An international leader in research into children’s nutrition, health, and obesity prevention, Economos is one of 100 new members, including 90 from the U.S. and 10 international members. 

The NAM was founded to advance science, inform policy, and catalyze action with the goal of optimal health for everyone. Among the NAM’s 2,500 members are some of the nation’s foremost scholars, innovators, and business leaders who are committed to scientific excellence and public service. The academy works alongside the National Academy of Sciences and National Academy of Engineering to provide independent, objective analysis and advice to the nation and conduct other activities to solve complex problems and inform public policy decisions.
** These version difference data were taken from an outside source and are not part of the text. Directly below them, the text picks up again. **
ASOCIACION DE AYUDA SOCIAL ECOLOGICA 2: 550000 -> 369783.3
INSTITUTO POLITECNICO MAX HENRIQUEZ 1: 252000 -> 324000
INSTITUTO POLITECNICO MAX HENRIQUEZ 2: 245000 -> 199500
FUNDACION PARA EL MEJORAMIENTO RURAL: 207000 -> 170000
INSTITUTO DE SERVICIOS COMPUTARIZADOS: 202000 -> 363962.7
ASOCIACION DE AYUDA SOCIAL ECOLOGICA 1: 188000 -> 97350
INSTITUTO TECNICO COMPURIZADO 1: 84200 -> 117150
In their announcement, the academy called Economos a “renowned nutrition scholar and leader in the design and implementation of multidimensional childhood obesity prevention approaches and use of systems science tools to achieve whole-of-community effectiveness.” They also said her “pioneering research has particular relevance to interventions with ethnically and socio-economically diverse populations in urban and rural communities and schools.”
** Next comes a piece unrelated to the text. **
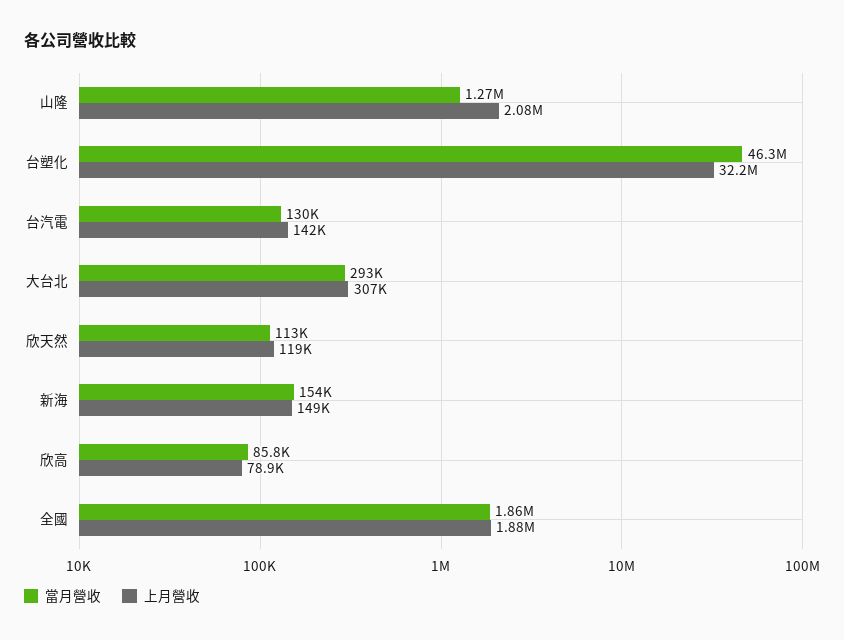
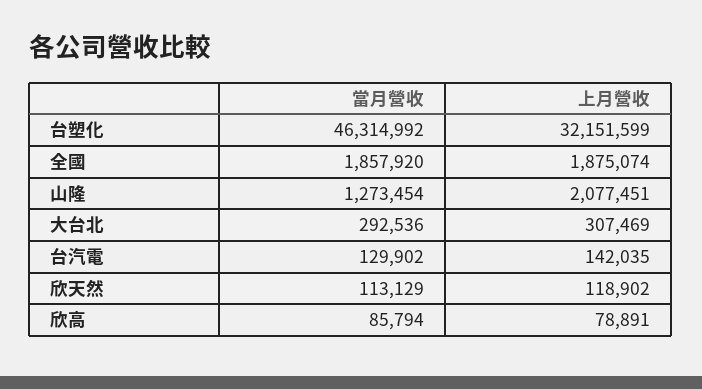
當月營收, 新海: 154000 -> none
上月營收, 新海: 149000 -> none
Economos has been a significant contributor to the Tufts community since earning her Ph.D. in nutritional biochemistry from the Friedman School in 1996. She has been faculty at the Friedman School since 1998 and the Tufts University School of Medicine since 2002. She became the endowed New Balance Chair in Childhood Nutrition in 2007. In 2022, she was appointed the interim dean of the Friedman School, the only graduate school of nutrition in the United States, and was installed as the permanent dean a year later.

Economos is the co-founder and former director of ChildObesity180, an organization that brings together leaders from nutrition and public health research and practice with business, government, and nonprofit leaders to generate urgency and find solutions to the childhood obesity epidemic. 
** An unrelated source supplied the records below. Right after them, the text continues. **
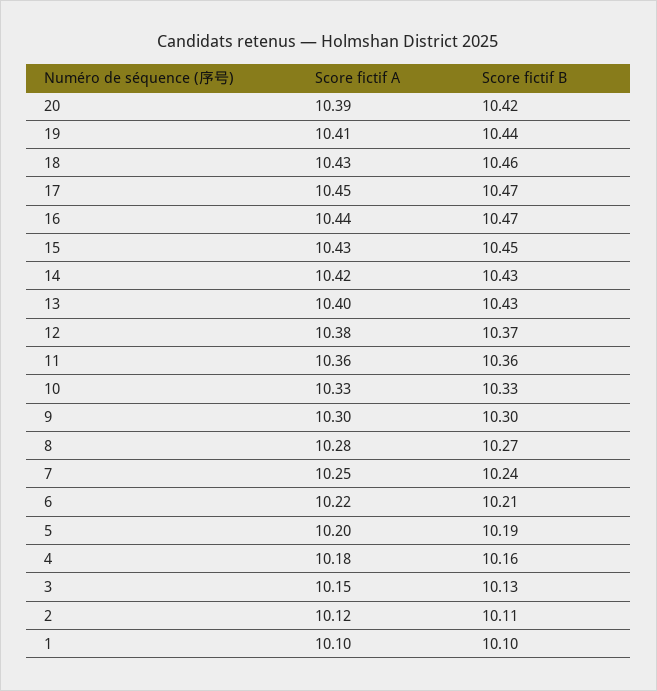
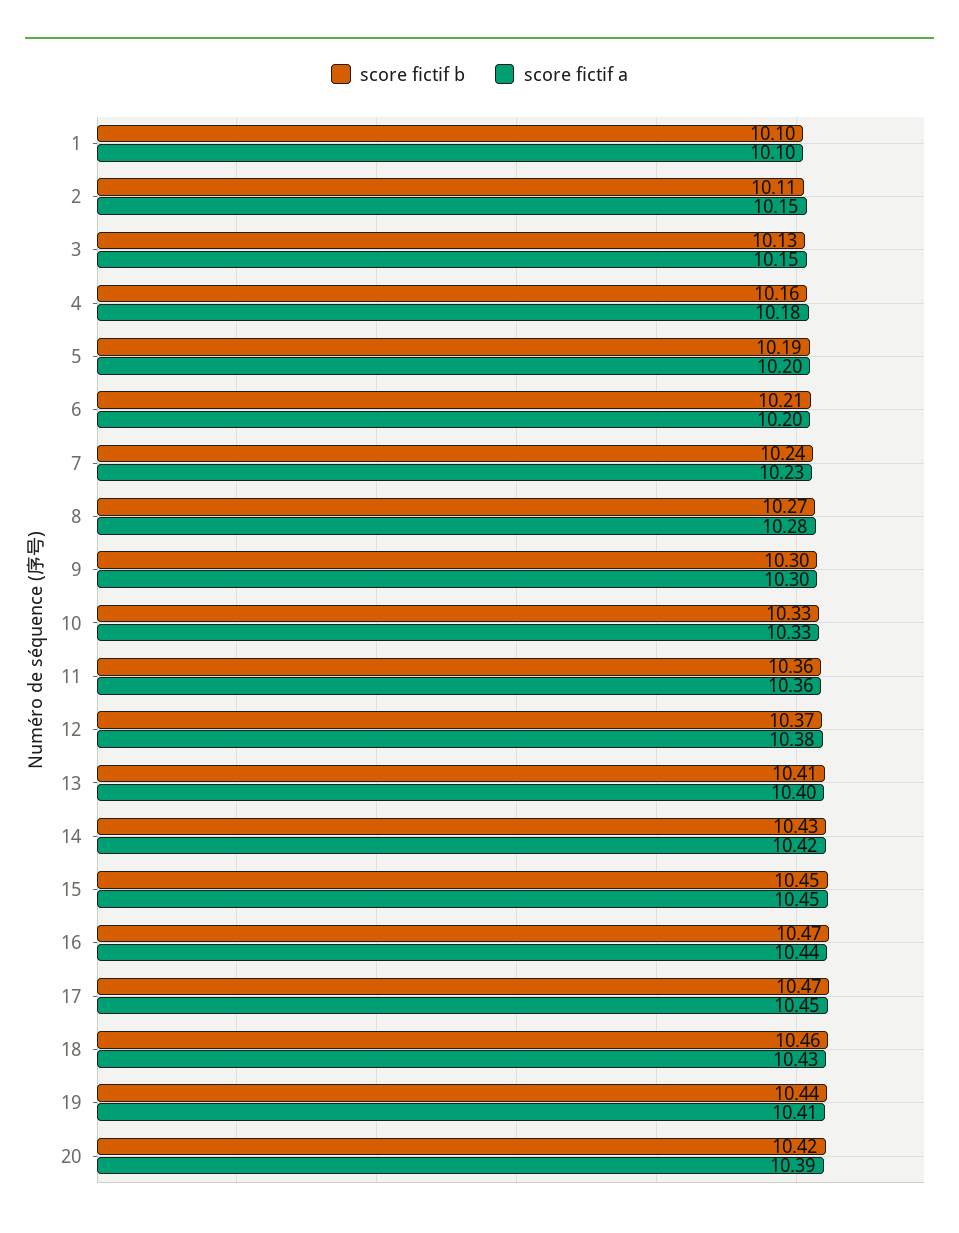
Score fictif A, 15: 10.43 -> 10.45
Score fictif B, 13: 10.43 -> 10.41
Score fictif A, 7: 10.25 -> 10.23
Score fictif A, 6: 10.22 -> 10.2
Score fictif A, 2: 10.12 -> 10.15

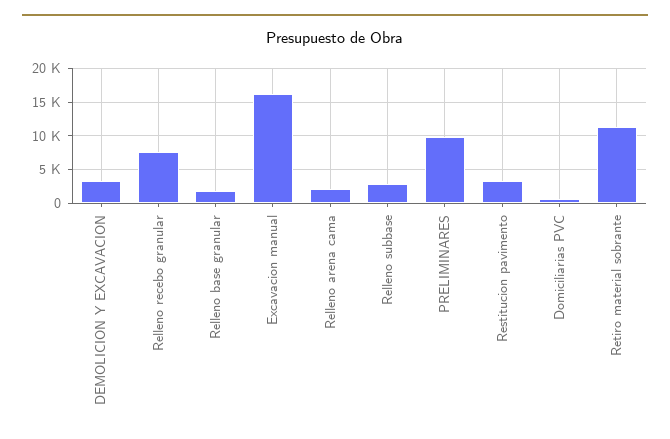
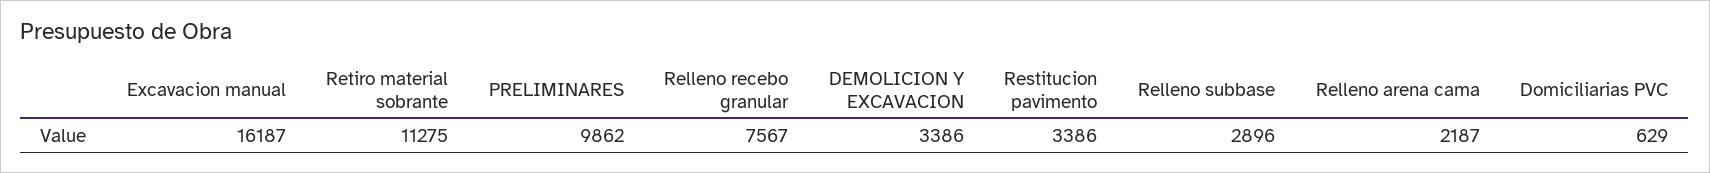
Relleno base granular: 2000 -> none

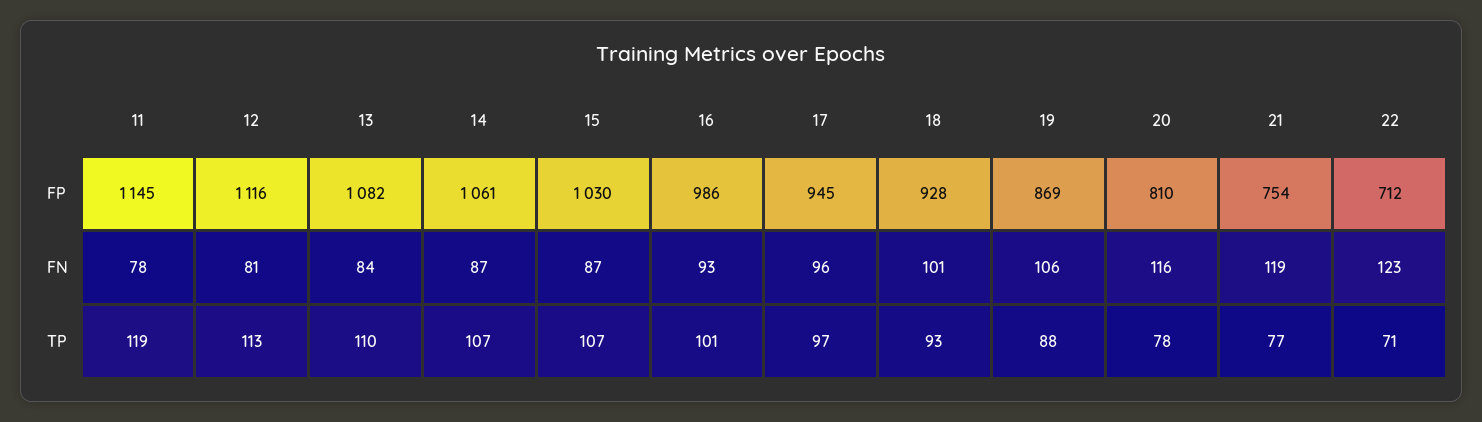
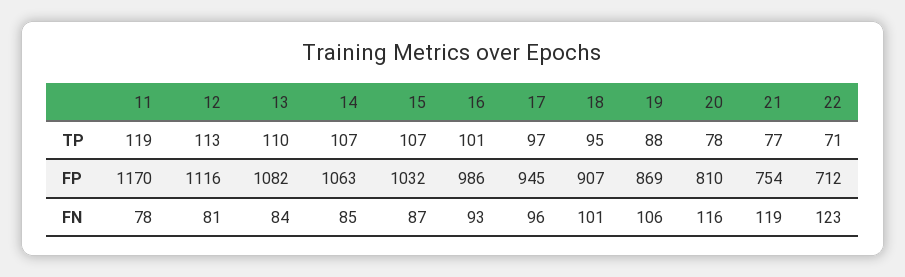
11, FP: 1145 -> 1170
14, FP: 1061 -> 1063
15, FP: 1030 -> 1032
18, FP: 928 -> 907
14, FN: 87 -> 85
18, TP: 93 -> 95

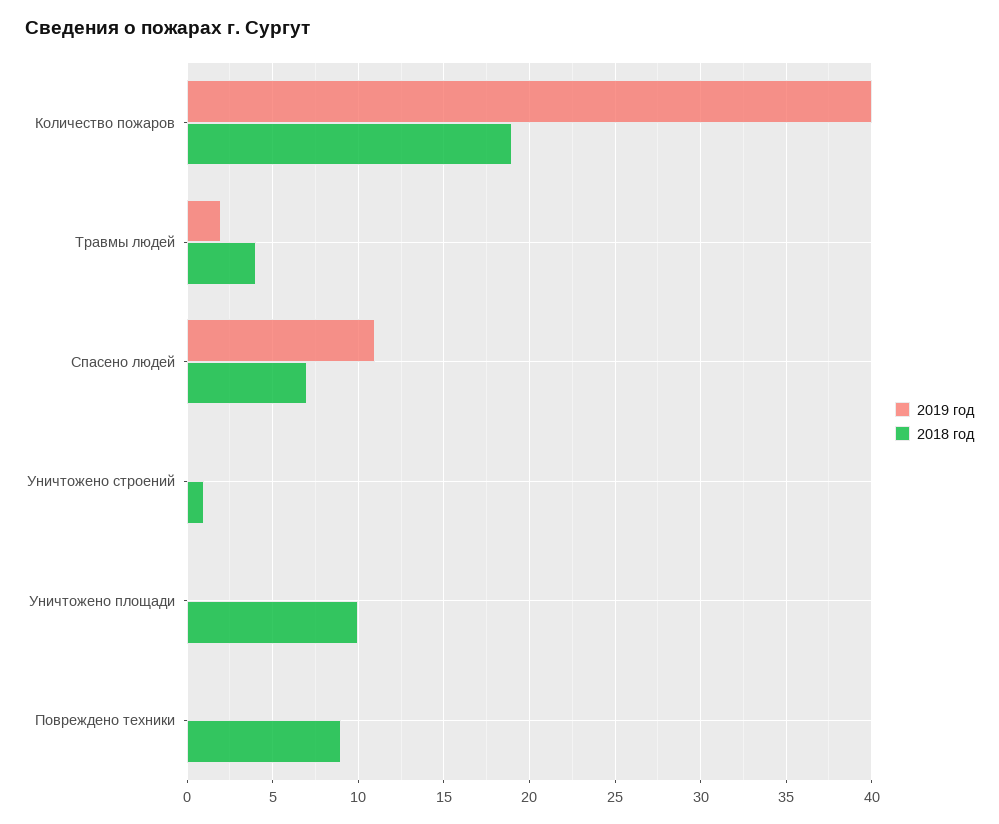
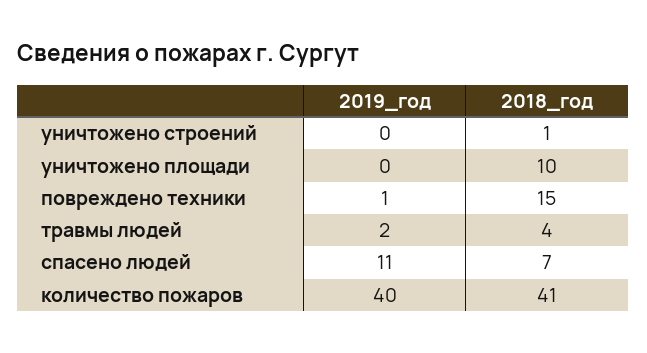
2018 год, Количество пожаров: 19 -> 41
2019 год, Повреждено техники: 0 -> 1
2018 год, Повреждено техники: 9 -> 15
In 2022, she was awarded a $6.6 million grant from the National Institutes of Health (NIH) as a co-principal investigator to develop and test a multi-level, community-engaged intervention to build a sustainable food economy with food-is-medicine programs to improve outcomes related to obesity and diabetes in the Mississippi Delta. Collaborators include Tougaloo College, the Ruben V. Anderson Center for Justice, the Center for Science in the Public Interest, the Delta Health Center, and 10 local farms. Delta GREENS (Growing a Resilient, Enriching, Equitable, Nourishing food System) focuses on three Mississippi counties where nearly one third of the population lives at or below the poverty level, and rates of obesity and diabetes are nearly double those of the national average.

A prolific researcher and principal investigator of large-scale research studies, Economos has authored 230 scientific publications. She’s involved in national obesity and public health activities and has served on four Institute of Medicine committees including her recent six-year role as vice chair of the Roundtable on Obesity Solutions, the Committee on an Evidence Framework for Obesity Prevention Decision-Making, the Standing Committee on Childhood Obesity Prevention, and the 2012 Accelerating Progress in Obesity Prevention study, which was strategically linked to the HBO documentary series, Weight of the Nation. In addition, she served on the American Heart Association’s Council on Lifestyle and Cardiometabolic Health and committees within the American Society of Nutrition and the Obesity Society. 

“National Academy of Medicine President Victor Dzau has characterized the academy as ‘moving proactively to catalyze collective action among the diverse stakeholders who hold the levers for change.’ Throughout her career, Chris Economos has been an exemplar of that catalytic practice, co-creating research and delivering outcomes alongside the communities she strives to impact,” said Caroline Genco, provost and senior vice president. “Tufts is deeply proud that the National Academy has recognized her deep commitment to evidence-based innovations in pursuit of better health outcomes for people all around the world.”